Wednesday, May 5, 2010
Posted by Jason Dunn in "Windows Phone Talk" @ 12:00 PM
"Quite frankly, I haven't been this disappointed in a phone in a long time. The list of complaints and missteps far outweighs the positives this time around. The basic concept of a phone focused on social networking is not new, and has been done better by others (Motorola, Palm, HTC). The Kin Loop and Kin Spot are neat concepts, no doubt, but the execution falls far, far short of what others have been able to accomplish." - Eric M. Zeman, phonescoop
"The execution (or lack thereof) on these products makes us legitimately concerned about what the company will do with Windows Phone 7. We can only hope that the similarities between those devices and the Kin handsets don't stretch much further than the "Windows Phone" label, because in our estimation, Kin is one side of the family that needs to be disowned... quickly." - Joshua Topolsky, Engadget
I had the opportunity to hear from the Kin team (back then they were the Pink team) back in November at the Mobius 2009 event - in fact, that's one of the reasons I titled my post "Fascinating, But Little That Can Be Shared". We spent several hours with the Kin team, really diving into what they were doing, but couldn't say anything about it. I knew that the Kin wasn't for me - it lacked too many features I'd want, but I knew exactly who the Kin was for: someone like my younger sister. She's 25 years old (I'm 35), uses a Motorola KRZR and a paper dayplanner, works for a non-profit agency, and is cost-conscious. She's careful about what she spends money on and is heavily into Facebook and texting (like most people her age). A phone like the Kin - a phone focused on social networking and sharing with friends, is exactly the kind of thing she'd love.
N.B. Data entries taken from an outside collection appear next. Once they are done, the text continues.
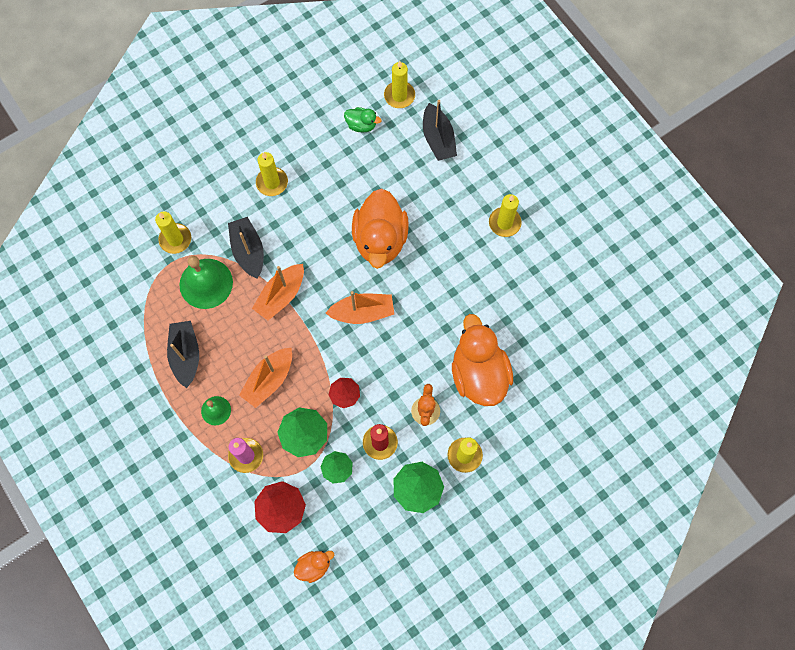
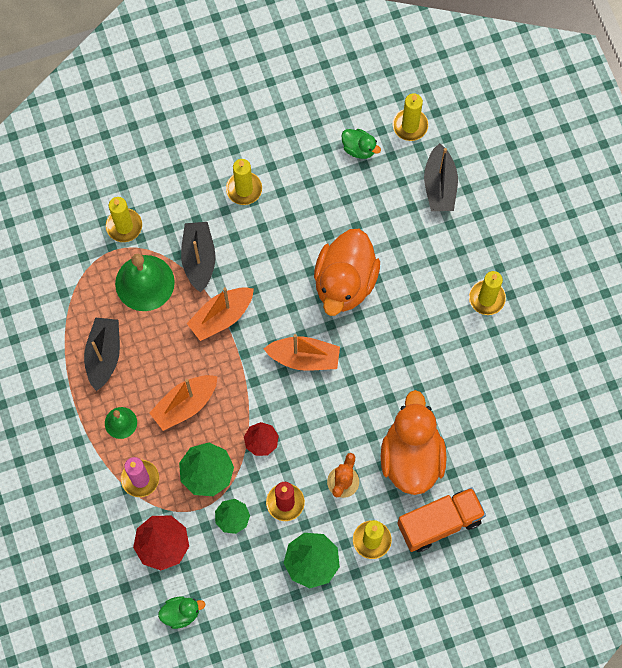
camera: 15 degrees right, 0 degrees up
orange duck [294,551,334,583] -> green duck [158,597,205,629]
none -> orange truck [397,487,486,552]

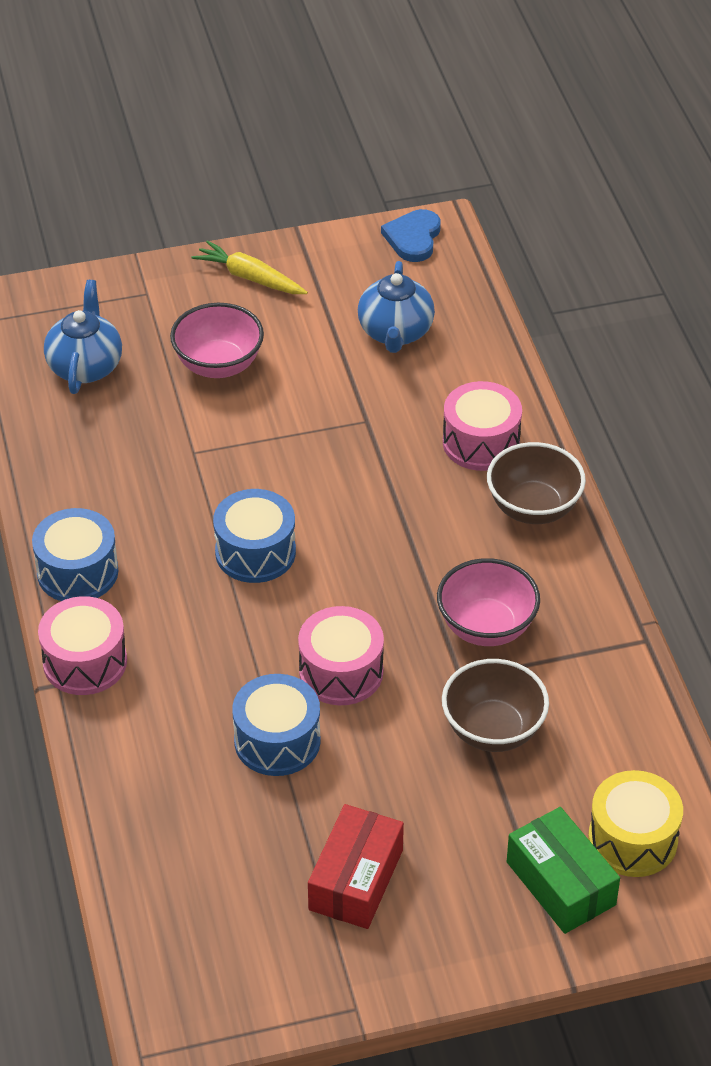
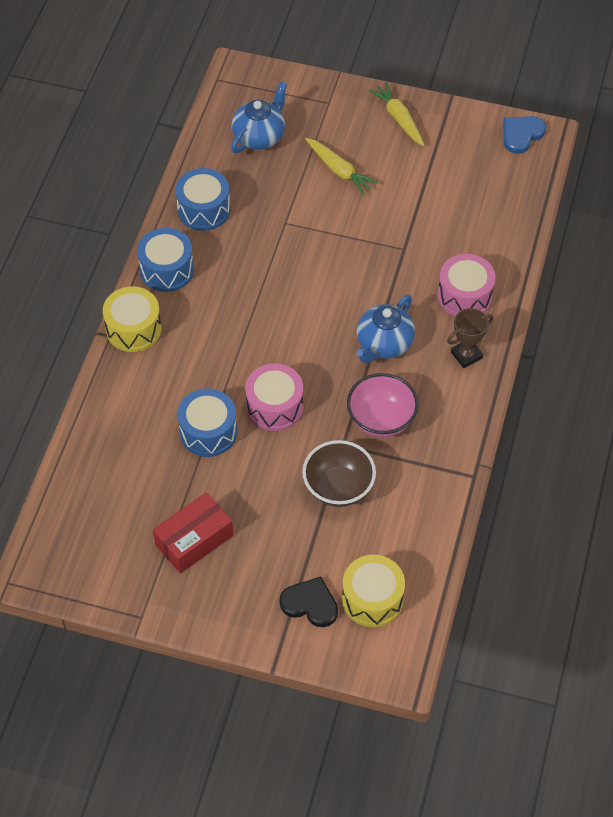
camera: 30 degrees right, 10 degrees up
pink drum [38,596,127,695] -> yellow drum [103,286,161,352]
pink bowl [170,303,264,378] -> yellow carrot [305,138,378,195]
blue drum [213,489,296,583] -> blue drum moved to [176,168,230,231]
blue teapot [358,261,435,353] -> blue teapot moved to [357,295,415,363]
brown bowl [487,442,586,524] -> brown trophy [447,308,493,368]
green box [507,807,620,934] -> black heart [279,577,338,627]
"Real" smartphones - of any brand - are still too costly for many people. Data plans in North America are still quite expensive - I was overjoyed when my GSM carrier (Rogers) gave me the opportunity to grab a 6 GB data plan for $30/month - so I knew that the key to the Kin being adopted by the target market its aimed at would be the pricing. Microsoft went for an exclusive carrier partnership - we knew that at Mobius - so I thought "OK, they've obviously gone exclusive to ensure a killer voice + data plan". The reality? The pricing plan from Verizon has killed the Kin.
Verizon's pricing plan for the Kin 1 is $49.99 and $99.99 for the Kin 2 - after a $100 rebate mind you - isn't bad. It's not great, but it's not bad. The initial cost of a phone is rarely the issue; it's the cost of using that phone every month, and here's where Verizon put a gun to the head of Microsoft's Kin and pulled the trigger. In addition to a minimum voice plan at $39.99 per month, the Kin requires a smartphone data plan at $29.99 per month. That's $70 per month, MINIMUM, to use the Kin. For a product that's less functional than any smartphone on the market today, Verizon and Microsoft seem to be relying on consumer ignorance to sell the Kin, because only someone ignorant of their other options would get a Kin.
For me, the pricing is where the Kin lives and dies - Microsoft had a golden opportunity to capture a slice of the market above feature phones, but below smartphones, and sadly they've completely blown it - all thanks to their "partner" Verizon. The Kin is going to be released internationally through Vodaphone, so there's a possibility the Kin will see some success in other parts of the world if Vodaphone understands what they need to do, but in North America? The Kin is dead on arrival - and it's a real shame.